Work instructions:
Filter the lines below and copy each one that contains the string "диска".

Entries supplied:
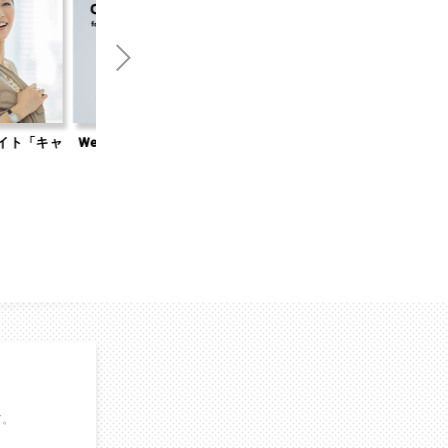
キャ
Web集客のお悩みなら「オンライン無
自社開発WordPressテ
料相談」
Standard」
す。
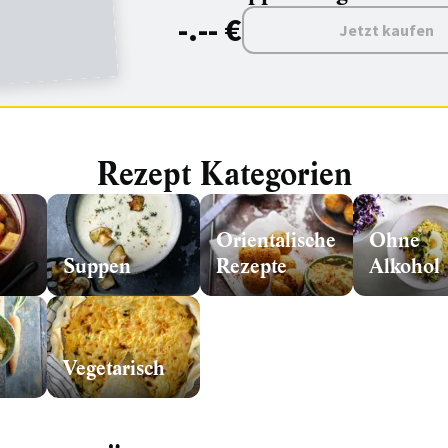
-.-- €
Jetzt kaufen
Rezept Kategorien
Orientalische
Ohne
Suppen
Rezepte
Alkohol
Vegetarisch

...

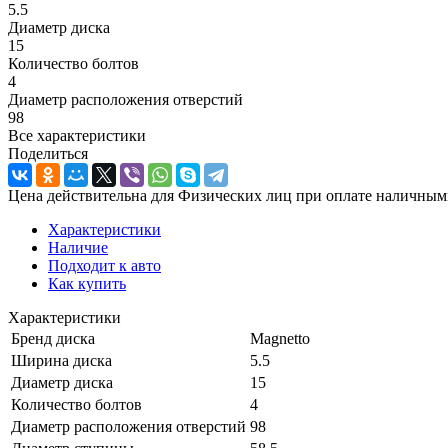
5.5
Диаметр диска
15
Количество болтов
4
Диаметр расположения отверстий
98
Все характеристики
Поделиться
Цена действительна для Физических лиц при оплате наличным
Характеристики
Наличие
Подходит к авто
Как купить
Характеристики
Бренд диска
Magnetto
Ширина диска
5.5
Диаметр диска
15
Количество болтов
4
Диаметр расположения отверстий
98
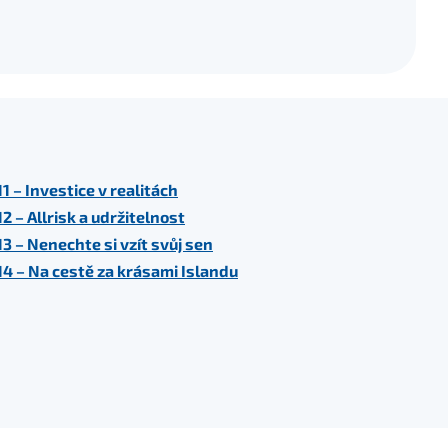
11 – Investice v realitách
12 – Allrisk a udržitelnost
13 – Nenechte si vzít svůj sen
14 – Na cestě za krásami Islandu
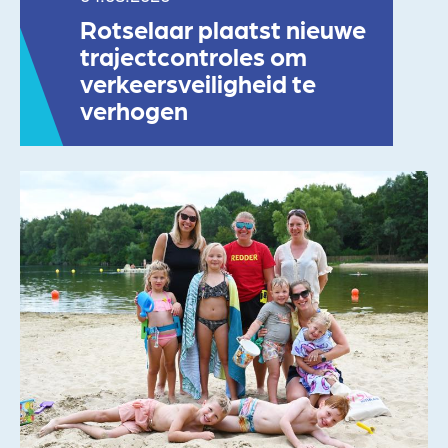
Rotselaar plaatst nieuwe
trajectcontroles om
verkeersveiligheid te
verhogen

Exercise answer:
Диаметр диска
Бренд диска
Ширина диска
Диаметр диска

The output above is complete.